Investimento estrangeiro no Brasil está ligado ao mercado financeiro

Levantamento de Paulo Roberto Rivera indica ainda que, desde 1995, o Brasil só apresentou superávit em sua conta corrente em cinco anos: de 2003 a 2007.

A maior parte do investimento estrangeiro no Brasil está relacionada a instituições financeiras.  Além disso, o país é dependente desses investimentos e de uma balança comercial baseada em commodities para obter dólares de forma a ter reservas para crises monetárias. É o que indica o estudo Brasil: um olhar sobre as contas externas, do contabilista Paulo Roberto Rivera.

No estudo, Rivera analisou dados do Banco Central referentes ao balanço de pagamentos do país abrangendo um período de 26 anos. No balanço de pagamentos são registradas todas as transações do Brasil (residentes) com o exterior (não residentes).

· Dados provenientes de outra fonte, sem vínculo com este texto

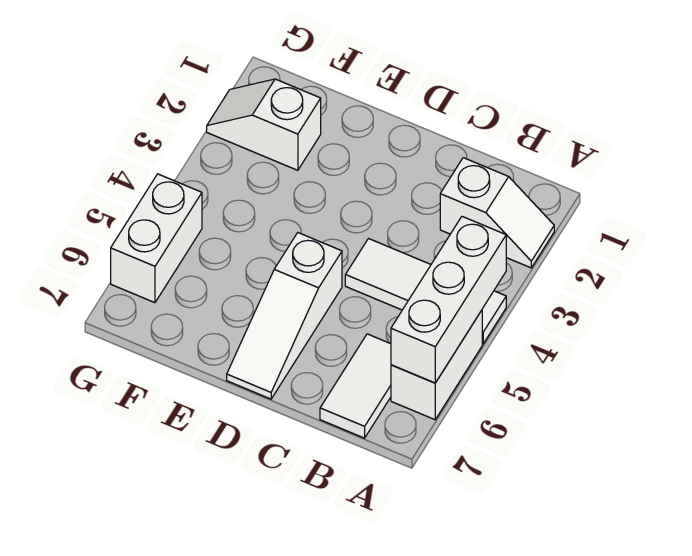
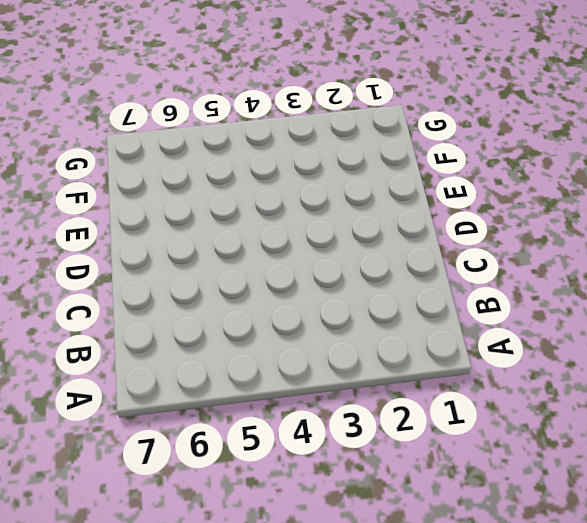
none -> white slope A2:B2 level 1 top B
none -> white tile A4:C4 level 1

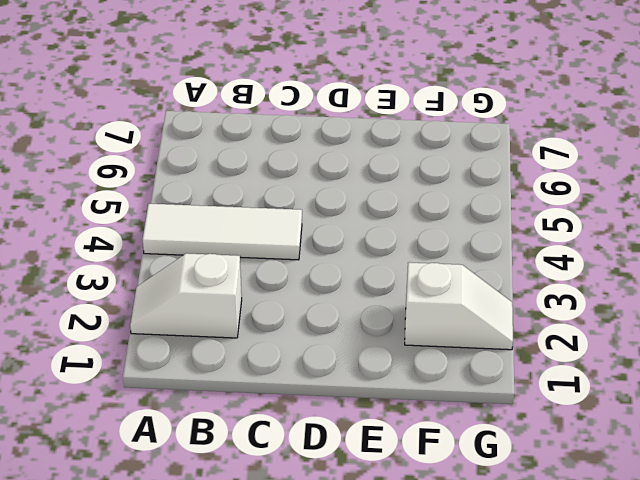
none -> white brick A5:A6 level 1
none -> white tile B6:B7 level 1

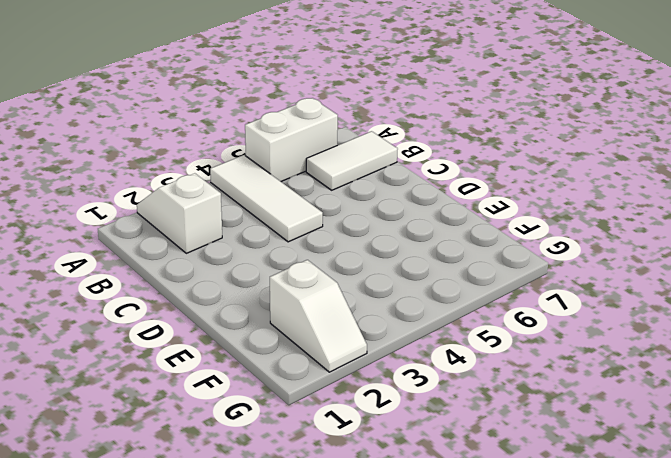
none -> white slope D5:D7 level 1 top 5
none -> white brick G5:G6 level 1

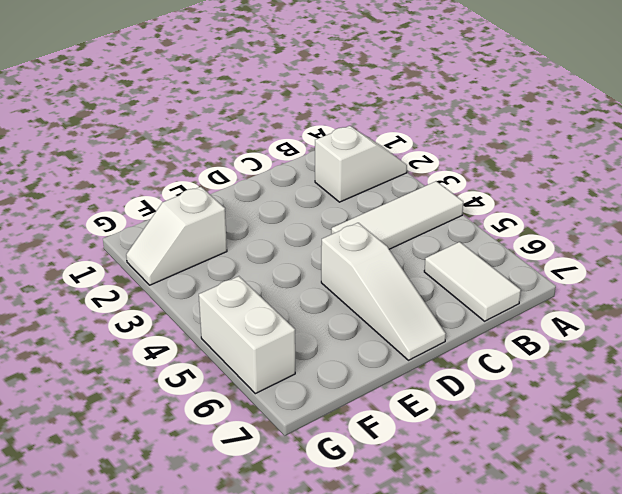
none -> white brick A5:A6 level 1
none -> white brick A4:A6 level 2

Apurando o resultado das operações de todos os componentes do balanço de pagamentos – que incluem balança comercial, investimentos estrangeiros no país, remessas de lucros e dividendos ao exterior, entre outros – é calculado o saldo das transações correntes. Quando o saldo é negativo, significa que o país deverá obter dólares abrindo-se ao capital externo.

O levantamento de Paulo Roberto Rivera indica que, desde 1995, o Brasil só apresentou superávit em sua conta corrente em cinco anos: de 2003 a 2007. De acordo com ele, isso aconteceu principalmente porque o país teve superávits expressivos na balança comercial, beneficiando-se de um boom das commodities no mercado externo.

À época, o ex-presidente Luís Inácio Lula da Silva aproveitou os dólares para formar um colchão de US$ 380 bilhões em reservas internacionais, dos quais US$ 20 bilhões foram usados pelo Banco Central no atual governo para conter a escalada do dólar.

Apesar de o país ter se beneficiado, o problema de contar com as commodities para melhorar o saldo da balança comercial e, em última instância, o balanço de pagamentos, é justamente este: um boom de valorização de produtos primários em geral é passageiro. O ideal seria ter uma indústria competitiva e exportar bens menos vulneráveis às oscilações de preços. Rivera destaca que esta opção reduziria a necessidade de buscar o investimento estrangeiro.

“Isso foi uma opção que o Brasil fez. A China tinha o mesmo problema lá no início da década de 1980 com a questão do desenvolvimento, falta de tecnologia. Mas tomaram um caminho completamente diferente do nosso. Até hoje a conta de capital da China é fechada e o Investimento Direto no País [IED] que o país recebeu teve exigência de contrapartida. A Coca-Cola foi para lá, mas a China exigiu a tecnologia das garrafas pet”, comenta.

O Investimento Estrangeiro Direto, ou IED, em geral é apontado como um investimento produtivo e mais benéfico a um país do que o investimento em carteira (investimento no mercado financeiro), especulativo e mais volátil. No entanto, a análise de Rivera das contas externas brasileiras mostra que isto não é necessariamente verdade.

Do investimento estrangeiro recebido pelo país em 2020, 35% dizem respeito a investimentos diretos no país e 33% a investimentos em carteira. Ou seja, em tese, a participação do investimento produtivo foi maior.  No entanto, a divisão entre setores econômicos indica que a maior parte do IED – 19% – estava relacionado ao setor de serviços financeiros.

Entre os demais setores, 9%  foram para o comércio (exceto veículos); 7% para a indústria de bebidas; 7% para eletricidade e gás; 7% para extração de petróleo e gás e 4% tanto para telecomunicações quanto para a indústria de produtos alimentícios. Metalurgia, indústria de veículos, atividades imobiliárias e produtos químicos receberam 3% do investimento estrangeiro cada. Além disso, 30% das atividades estão agrupadas na rubrica “Outras”.

“O exame desta realidade desmistifica em parte a ideia de que o investimento direto é sempre saudável para o país receptor, visto que impulsiona sua produção e o consequente desenvolvimento. A liderança do setor de bancos e demais instituições financeiras demonstra que os maiores investimentos estão em um setor não produtivo, comprometido com os ganhos financeiros oriundos, via de regra, da conversão de capital monetário em capital fictício”, afirma Rivera.

O contabilista chama a atenção, ainda, para o fato de que o Brasil não tem qualquer regulação determinando que um mínimo de capital desses investimentos deve ser reinvestido no país.

“A renda primária, que inclui a remessa de lucros e dividendos para o exterior, arromba a conta corrente brasileira. Não há nenhum tipo de restrição. Se você olhar as tabelas do Banco Central, não é raro que seja zero o lucro reinvestido no país. Vou citar de novo o exemplo da China. Lá não é todo lucro [de subsidiária] que pode ser revertido para a matriz”, diz.